━━━━━ Selected extract
Lexical Rules for the language specified below. Files - lex.cpp, lex.h
- The language has identifiers, referred to by ident terminal, which are defined to be a letter followed by zero or more letters or digit. It is defined as: ident := Letter {(Letter|Digit|_)} Letter := [a-z A-Z] Digit := [0-9] The token for an identifier is IDENT.
- Integer constants, referred to by iconst terminal, are defined as one or more digits. It is defined as: iconst := [0-9]+ The token for an integer constant is ICONST.
- Real constants, referred to by rconst terminal, are defined as zero or more digits followed by a decimal point (dot) and one or more digits. It is defined as: Rconst := ([0-9]*).([0-9]+) The token for a real constant is RCONST. For example, real number constants such as 12.0 and .2 are accepted, but 2. is not.
━━━━━━━━━━
━━━━━ Available data
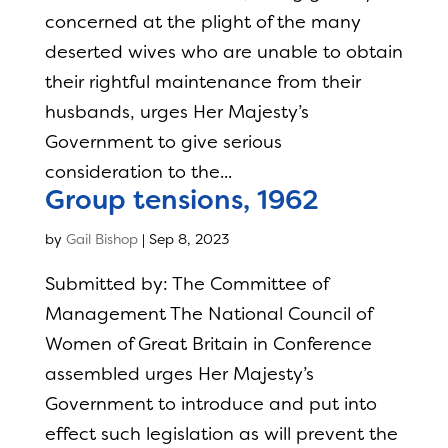
concerned at the plight of the many
deserted wives who are unable to obtain
their rightful maintenance from their
husbands, urges Her Majesty’s
Government to give serious
consideration to the...
Group tensions, 1962
by
Gail Bishop
|
Sep 8, 2023
Submitted by: The Committee of
Management The National Council of
Women of Great Britain in Conference
assembled urges Her Majesty’s
Government to introduce and put into
effect such legislation as will prevent the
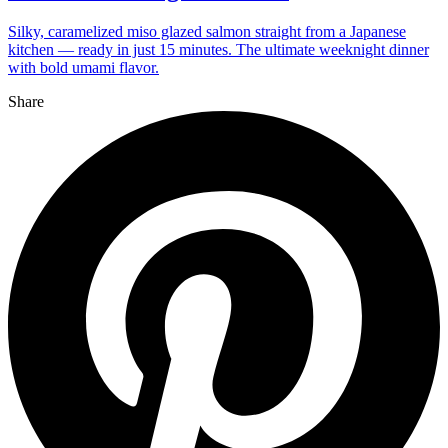
Silky, caramelized miso glazed salmon straight from a Japanese
kitchen — ready in just 15 minutes. The ultimate weeknight dinner
with bold umami flavor.
Share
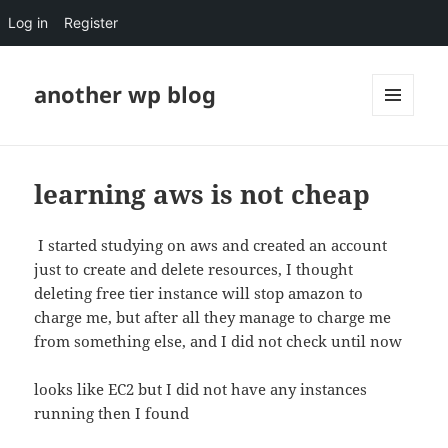
Log in
Register
another wp blog
MENU
AND
WIDGETS
learning aws is not cheap
I started studying on aws and created an account
just to create and delete resources, I thought
deleting free tier instance will stop amazon to
charge me, but after all they manage to charge me
from something else, and I did not check until now
looks like EC2 but I did not have any instances
running then I found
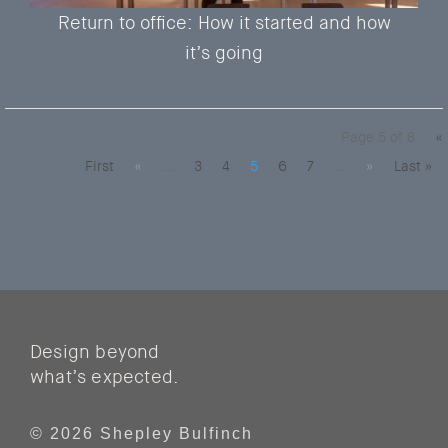
Return to office: How it started and how
it’s going
Page 5 of 8
«
First
«
...
3
4
5
6
7
...
»
Last »
Design beyond
what’s expected.
© 2026 Shepley Bulfinch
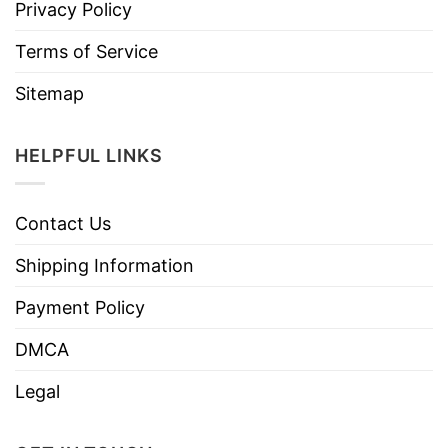
Privacy Policy
Terms of Service
Sitemap
HELPFUL LINKS
Contact Us
Shipping Information
Payment Policy
DMCA
Legal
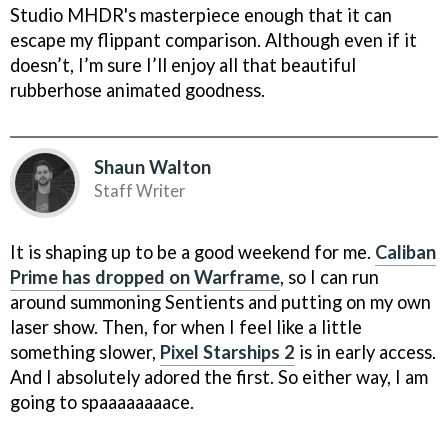
Studio MHDR's masterpiece enough that it can
escape my flippant comparison. Although even if it
doesn’t, I’m sure I’ll enjoy all that beautiful
rubberhose animated goodness.
Shaun Walton
Staff Writer
It is shaping up to be a good weekend for me.
Caliban
Prime has dropped on Warframe
, so I can run
around summoning Sentients and putting on my own
laser show. Then, for when I feel like a little
something slower,
Pixel Starships 2
is in early access.
And I absolutely adored the first. So either way, I am
going to spaaaaaaaace.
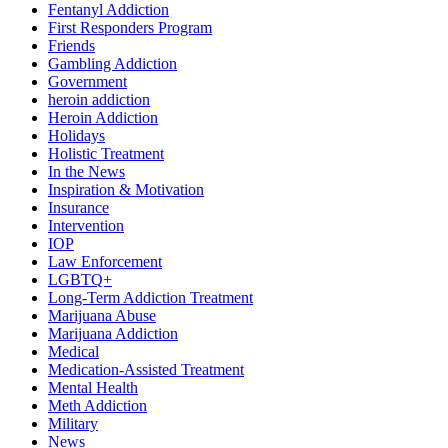
Fentanyl Addiction
First Responders Program
Friends
Gambling Addiction
Government
heroin addiction
Heroin Addiction
Holidays
Holistic Treatment
In the News
Inspiration & Motivation
Insurance
Intervention
IOP
Law Enforcement
LGBTQ+
Long-Term Addiction Treatment
Marijuana Abuse
Marijuana Addiction
Medical
Medication-Assisted Treatment
Mental Health
Meth Addiction
Military
News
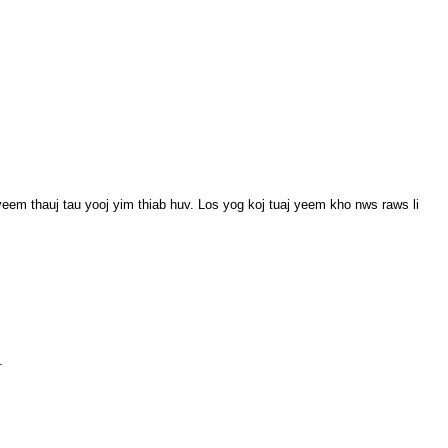
m thauj tau yooj yim thiab huv. Los yog koj tuaj yeem kho nws raws li
.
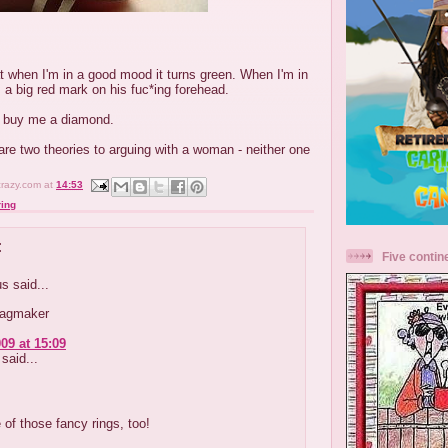
t when I'm in a good mood it turns green. When I'm in
 a big red mark on his fuc*ing forehead.
l buy me a diamond.
e are two theories to arguing with a woman - neither one
crazy.com
at
14:53
ing
:
Five contin
 said...
lagmaker
09 at 15:09
said...
 of those fancy rings, too!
━━━━━━━━━━
• _Required actions_:
1. From the lexical rules, quote the passage beginning at the words "Lexical Rules for" and ending after "identifier is IDENT.".
2. List every token name that the lexical rules define.

• _Per-task answers_:
1.
Lexical Rules for the language specified below. Files - lex.cpp, lex.h
- The language has identifiers, referred to by ident terminal, which are defined to be a letter followed by zero or more letters or digit. It is defined as: ident := Letter {(Letter|Digit|_)} Letter := [a-z A-Z] Digit := [0-9] The token for an identifier is IDENT.

2. IDENT, ICONST, RCONST